Vom Fragen als solchem lässt sich sagen, dass es nicht nur unter Journalisten und Journalistinnen einen guten Ruf genießt. Denn es ist ja richtig, was das Titellied der "Sesamstraße" behauptet: "Wer nicht fragt, bleibt dumm." Einerseits. Andererseits birgt das Fragen Risiken.
Der Fußball-Trainer Jürgen Klopp herrschte den ZDF-Moderator Jochen Breyer einst an: "Auf doofe Fragen kann ich schon auch doof antworten." Patsch! Eine Klatsche für Breyer - der hinterher zugab, tatsächlich eine "dämliche Frage" gestellt zu haben. Und so etwas kann nerven, wenn man kein Klopp ist, der im Zweifel rüstig zurückblafft.
Nicht umsonst heißt ein Werk des Psychoanalytikers Aron Bodenheimer "Von der Obszönität des Fragens". Es geht darin um die Beschämung, "welche durch das Fragen im Befragten erzeugt wird".
Viel Kritik an Tina Hassels Frage
Ob Tina Hassel, die Leiterin des ARD-Hauptstadtstudios, Bodenheimer kennt oder nicht - im ARD-Sommerinterview wollte sie die grüne Kanzlerkandidatin Baerbock offenbar beschämen, etwa indem sie, vom Blatt ablesend, die vertrackt-impertinente Frage stellte: Wie würde Baerbock es ihren Kindern erklären, wenn durch die vermeidbaren Fehler ihrer Mutter die Grünen die Chance verspielen, in der Regierung für wirksamen Klimaschutz zu sorgen?
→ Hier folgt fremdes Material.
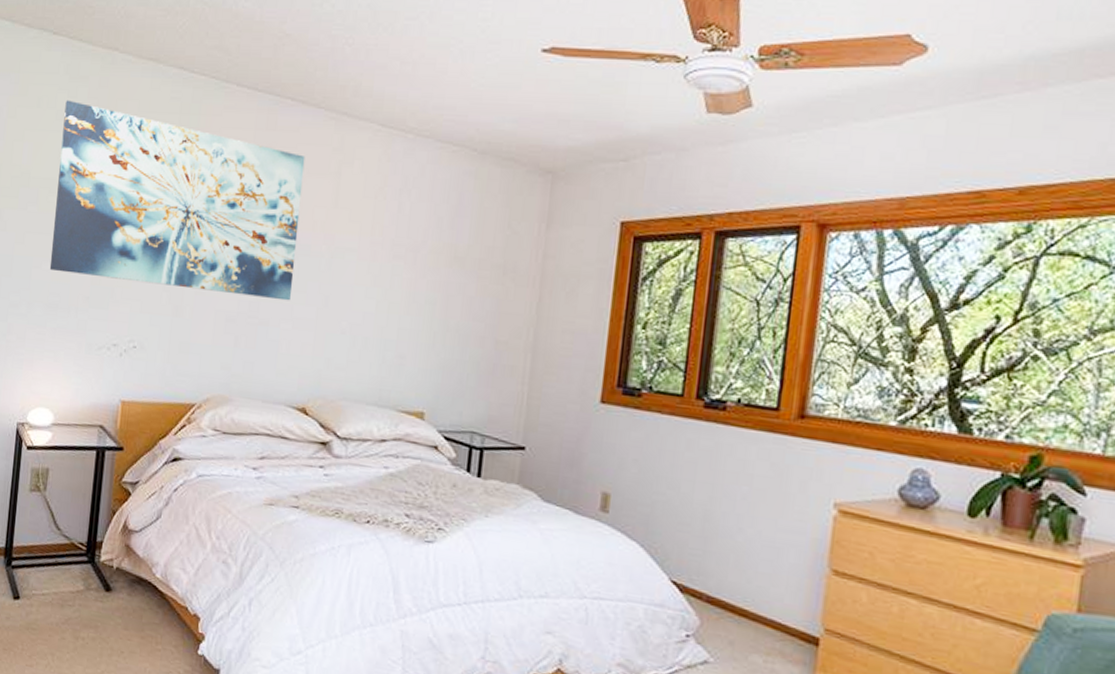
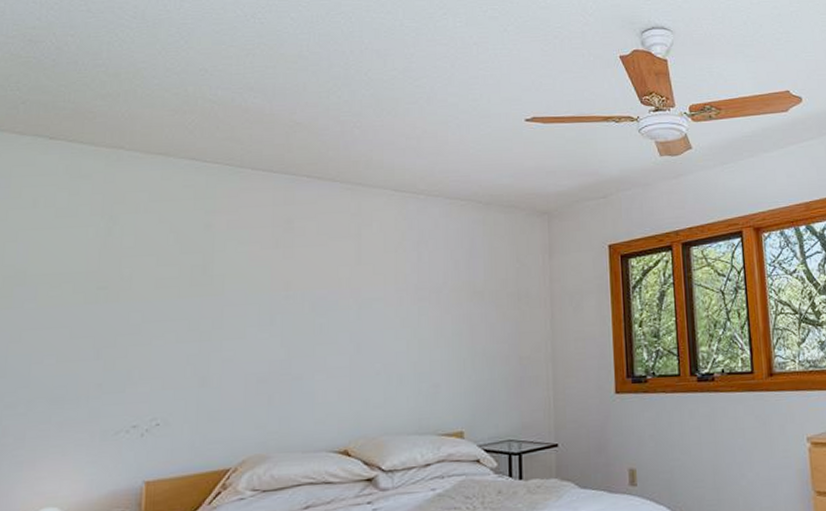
wall art: present [49,100,305,301] -> none [52,197,325,364]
Hassels Problem: Baerbock, mittlerweile frei von Kloppschem Aggro-Stil, wahrte mit leichtem Schlucken die Fassung. Die Kritiker aber gingen auf die Moderatorin los. "Unterirdisch. Frauenfeindlichkeit pur", twitterte 'varanasi'. 'knistelfitz' seufzte: "Das war richtig journalistisch schlimm." "Geschmacklos, unverschämt, höchst deplatziert und unfassbar unfair", meinte 'icko221'. Das Magazin Cicero juxte, unfreundlicher als Hassel hätte "auch ein Julian Reichelt auf Bild-TV nicht formulieren können".
Und es behauptete, die Moderatorin habe hartnäckig versucht, "ihren Ruf als Grünen-Verehrerin" loszuwerden. Der geht auf Hassels Huldigungs-Post nach der Wahl von Baerbock und Habeck zur Grünen-Doppelspitze 2018 zurück.
Slomka: "Schämen Sie sich"
Kurz: Was als Baerbock-Beschämung gedacht war, endete in Spott und Fremdscham für Hassel.
Wortwörtlich noch forscher, jedoch mit anderem Ergebnis: Das Interview, das Marietta Slomka im "Heute-Journal" mit Bundesaußenminister Heiko Maas zu Afghanistan geführt hat: "Schämen Sie sich als Mitglied der Bundesregierung?" wollte Slomka angesichts bedrückender Bilder aus Kabul wissen. Maas wich aus und erging sich in Phrasen, Slomka jedoch grätschte im Tonfall der Betroffenheit dazwischen.
Und die Reaktionen? Zumeist euphorisch. "Journalistisch brillant. Rhetorisch ausgezeichnet. Und in der Sache hartnäckig", twitterte micha_ela. Politisch nicht restlos korrekt, aber nett zu lesen – der Kommentar von Hansch TV: "Die Slomka ist die Flintenuschi des Journalismus." Die NDR-Journalistin Eva Diederich bekannte ergriffen: "Wenn ich groß bin, möchte ich so cool sein wie Marietta Slomka."
Was Fragen über die Fragenden verraten
Wären die Interviews ein TV-Fernduell gewesen, Slomka hätte Hassel haushoch besiegt. Aber lässt sich daraus mehr ableiten, als dass der Tonfall auch beim Fragen-Stellen die Musik macht? Der Schriftsteller Nagib Mahfus meinte, ob ein Mensch klug ist, erkenne man an seinen Antworten, ob er er weise ist, an seinen Fragen.
Das klingt pfiffig. Und würde angesichts der Reaktionen des Publikums bedeuten: Marietta Slomka ist bereits eine Weise, Tina Hassel muss noch tüchtig üben.